On Monday, the US Supreme Court ruled that gay and transgender workers are protected from job discrimination based on their sexual orientation or gender identity. The 6-3 decision makes it clear that firing an employee because they are gay or transgender violates Title VII of the Civil Rights Act of 1964.

“We must decide whether an employer can fire someone simply for being homosexual or transgender. The answer is clear,” Justice Neil M. Gorsuch wrote in the majority opinion. “An employer who fires an individual for being homosexual or transgender fires that person for traits or actions it would not have questioned in members of a different sex. Sex plays a necessary and undisguisable role in the decision, exactly what Title VII forbids.”

The high court’s ruling, issued during Pride Month, an annual event that commemorates the contributions of lesbian, gay, bisexual and transgender and queer (LGBTQ) individuals, underscores the importance of fairness, equality, diversity and inclusion  in employment decisions.

For HR leaders, here are 5 next steps to consider:

  1. Review policies, practices and training
    Organizations should review and update anti-discrimination and anti-harassment policies, hiring practices, training and other programs to ensure they reflect protections for LGBTQ employees and applicants.
  2. Train managers on their role
    Managers and supervisors have additional responsibilities to address and prevent incidents of discrimination or harassment against LGBTQ employees, and to respond appropriately to complaints.
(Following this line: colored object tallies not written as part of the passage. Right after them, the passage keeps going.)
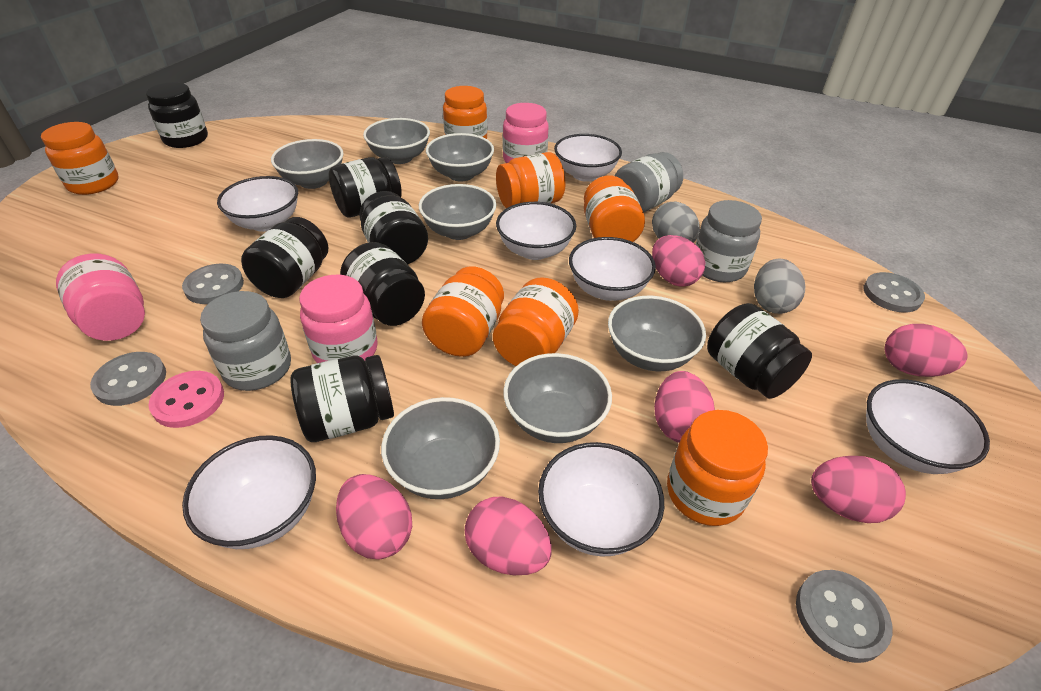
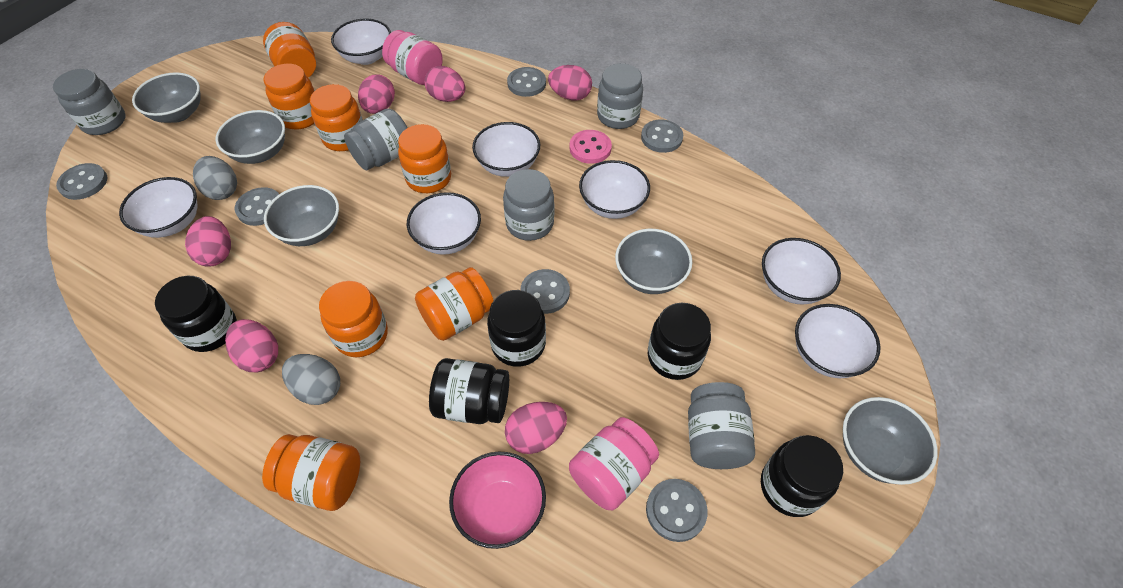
black jar: [146,82,208,148] [241,217,328,298] [291,355,394,442] [329,157,402,218] [340,242,425,326] [359,191,428,264] [707,303,812,399] = 7 -> [155,276,237,352] [429,358,509,424] [487,290,546,367] [648,303,711,380] [761,435,843,517] = 5
grey bowl: [271,139,344,189] [363,118,430,164] [381,397,500,499] [419,184,497,240] [426,133,494,181] [503,353,612,443] [608,296,706,371] = 7 -> [132,72,201,123] [215,110,285,164] [264,185,339,246] [615,229,692,294] [843,397,938,485] = 5
grey button: [90,352,166,406] [182,264,244,304] [796,570,893,663] [863,272,925,312] = 4 -> [56,163,107,200] [235,187,279,226] [507,67,546,97] [521,269,570,314] [641,120,683,153] [646,479,708,542] = 6
grey jar: [200,291,291,391] [615,152,683,213] [696,200,762,282] = 3 -> [53,69,126,135] [344,108,408,171] [503,169,554,241] [597,63,643,129] [688,382,755,469] = 5
pink bowl: none = 0 -> [449,452,546,549] = 1
pink jar: [56,253,145,341] [299,275,378,363] [503,103,549,163] = 3 -> [382,30,442,85] [569,417,659,510] = 2

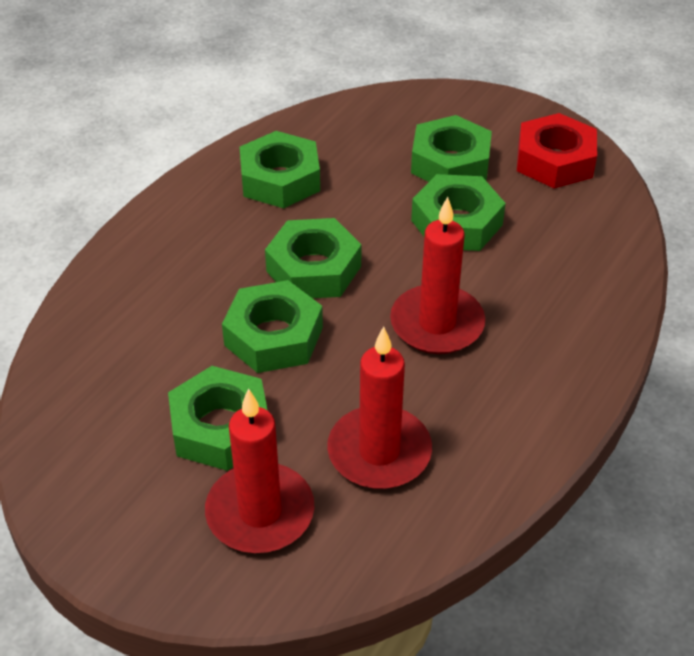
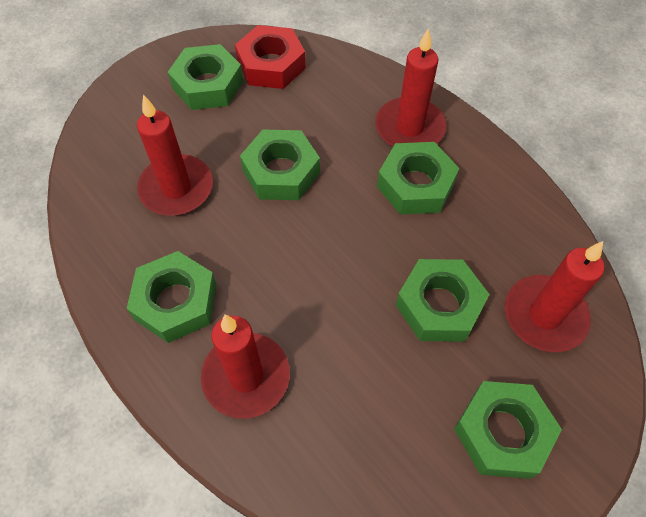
red candle: [205,388,315,553] [327,326,432,489] [390,197,485,354] = 3 -> [137,95,213,215] [201,314,290,419] [375,28,447,147] [505,241,604,352] = 4

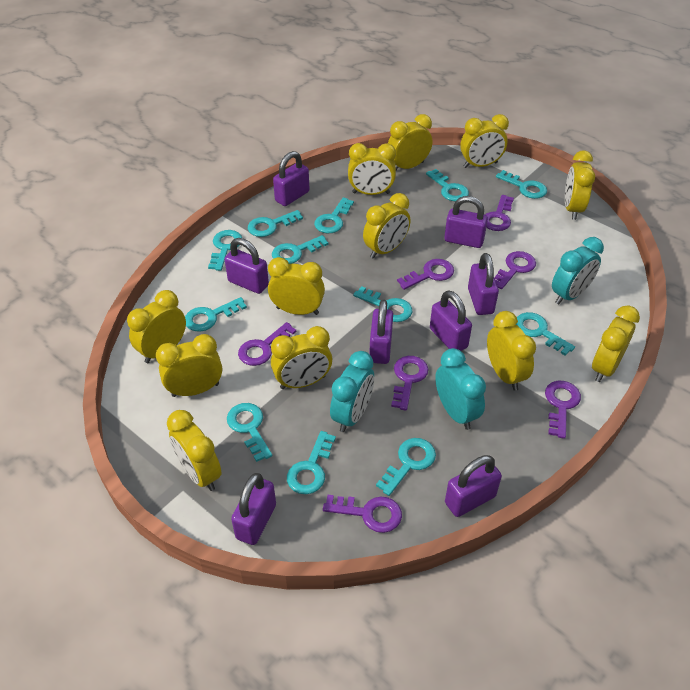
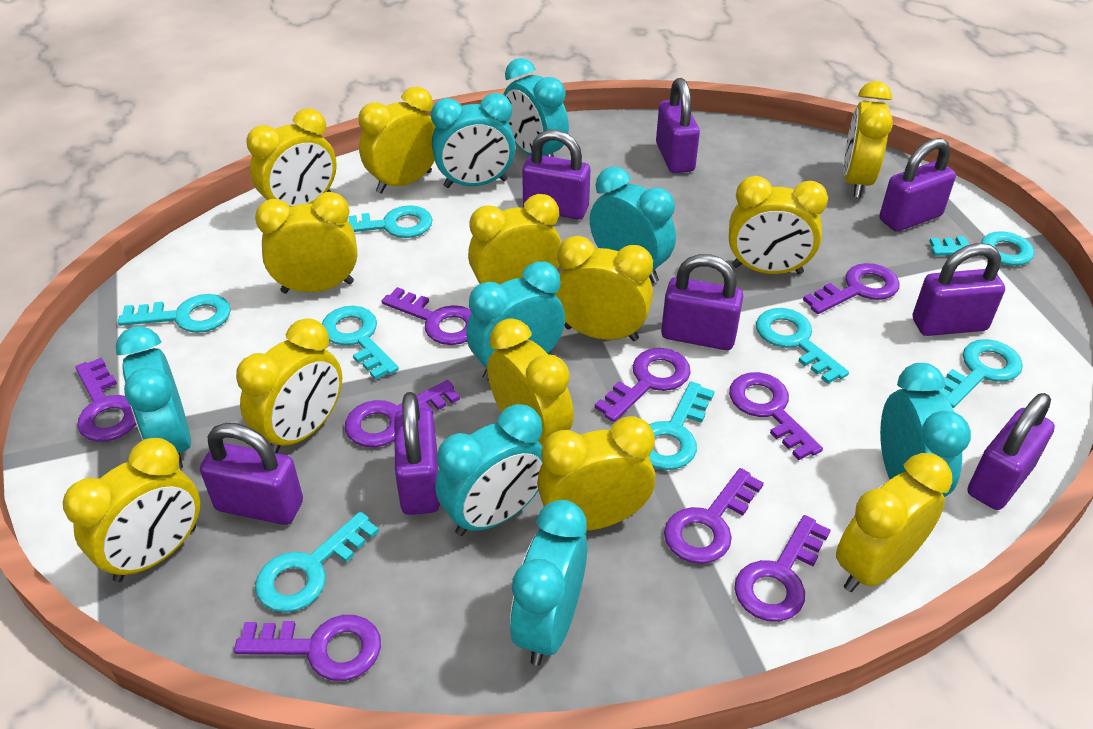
purple key: [238,322,296,366] [323,495,402,533] [391,356,428,411] [397,259,454,290] [485,195,514,231] [495,251,536,289] [545,381,581,439] = 7 -> [75,357,136,442] [234,615,381,681] [345,380,460,447] [381,287,471,345] [595,348,691,422] [664,468,764,564] [729,372,823,460] [734,515,831,622] [803,263,900,314] = 9
turquoise clock: [330,351,374,432] [435,348,486,430] [552,237,604,305] = 3 -> [115,326,191,469] [431,93,516,188] [435,404,543,536] [466,261,565,381] [503,58,569,157] [510,500,587,666] [590,166,676,283] [880,363,971,497] = 8
turquoise key: [185,297,247,332] [208,230,242,271] [227,403,272,462] [248,210,303,237] [272,235,328,264] [287,431,336,494] [314,197,354,233] [353,286,412,322] [376,438,436,496] [426,169,469,201] [496,170,547,199] [516,312,575,356] = 12 -> [118,294,231,333] [255,512,379,613] [322,306,399,380] [348,205,432,238] [649,382,715,470] [756,308,849,384] [929,231,1035,266] [938,339,1023,408] = 8

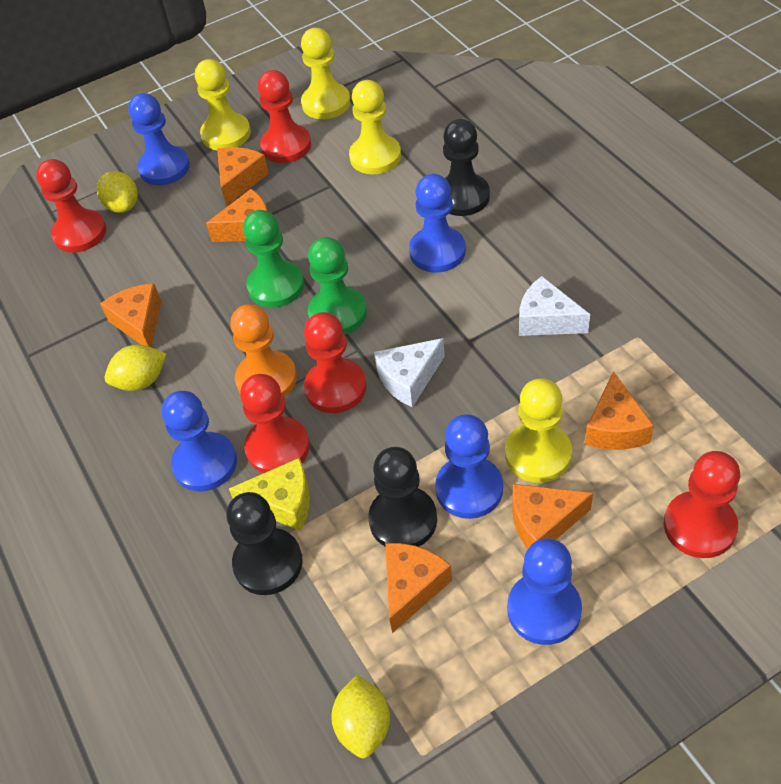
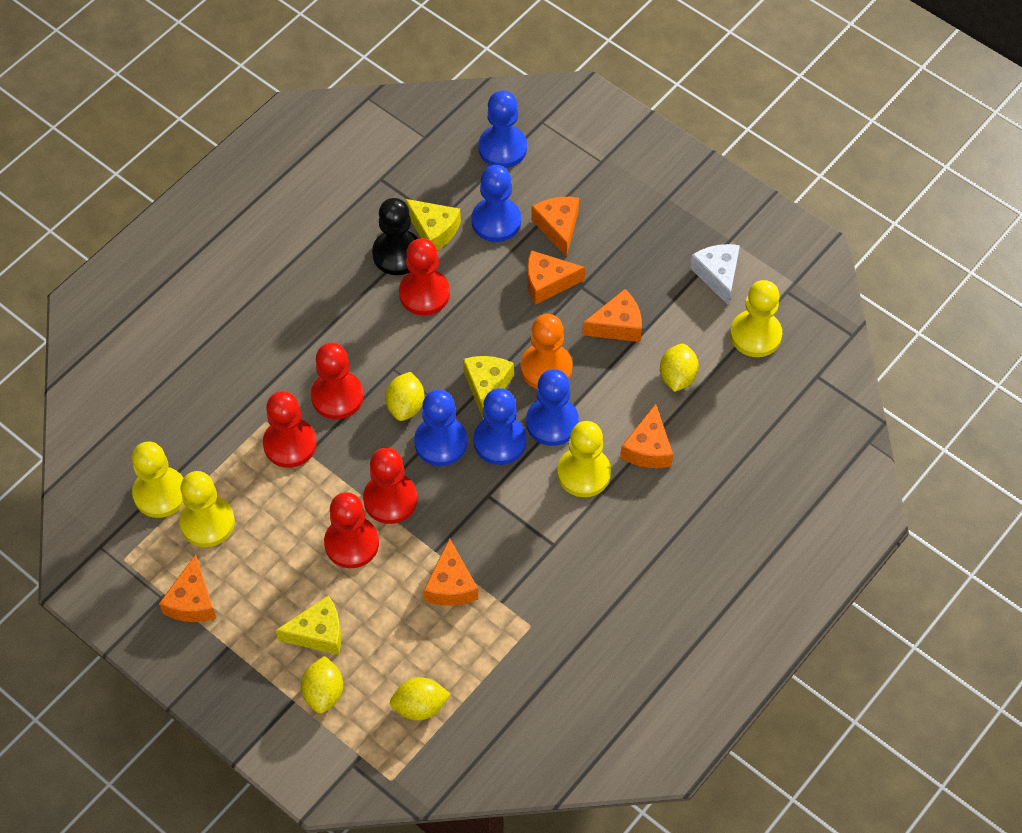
black pawn: [227,492,303,595] [368,447,437,547] [443,119,490,216] = 3 -> [372,198,419,275] = 1
green pawn: [243,210,304,308] [308,237,367,335] = 2 -> none = 0
white cheese: [374,338,445,407] [519,276,590,336] = 2 -> [690,244,740,305] = 1
yellow cheese: [229,458,310,531] = 1 -> [275,595,341,655] [405,199,461,250] [463,356,514,419] = 3
yellow lemon: [97,171,138,213] [105,345,166,391] [331,675,390,758] = 3 -> [301,656,343,713] [385,372,424,421] [390,677,450,720] [660,344,699,392] = 4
And managers involved in employment decisions will also benefit from training on how to apply inclusive thinking in recruiting and hiring decisions.
  3. Train on diversity and unconscious bias
    As part of a diversity and inclusion strategy, training can reinforce policies and expectations for inclusive behavior and actions. Diversity training also helps employees recognize and understand the connection between diversity, inclusion, unconscious bias and discrimination toward LGBTQ coworkers.
  4. Promote bystander intervention
    Bystander intervention training is another way to strengthen workplace culture and help stop offensive comments and behavior toward LGBTQ employees. Teaching different tactics on how to safely intervene during or after witnessing inappropriate behavior can enable bystanders to take safe action, if they choose, while expressing empathy and support to targets of misconduct.
  5. Encourage allyship
    Allyship also helps create a more inclusive workplace. Anyone can be an ally — it’s about being vocal and visible in supporting LGBTQ coworkers, and other individuals or groups, who feel they have few opportunities to thrive and succeed. By offering empathy, understanding and mentorship, workplace allies can raise awareness and support the ideas and contributions of marginalized and underrepresented groups.

Traliant Insight

This week, the Supreme Court ruled that firing an employee because they are gay or transgender violates Title VII. This landmark decision should prompt organizations to review and update workplace policies, training, hiring practices and other programs to ensure that LGBTQ employees are protected from job discrimination. The ruling, says Johnny C. Taylor, president and CEO of the Society for Human Resource Management, gives HR professionals “clear guidance and a greater opportunity to create a world of work that works for all.”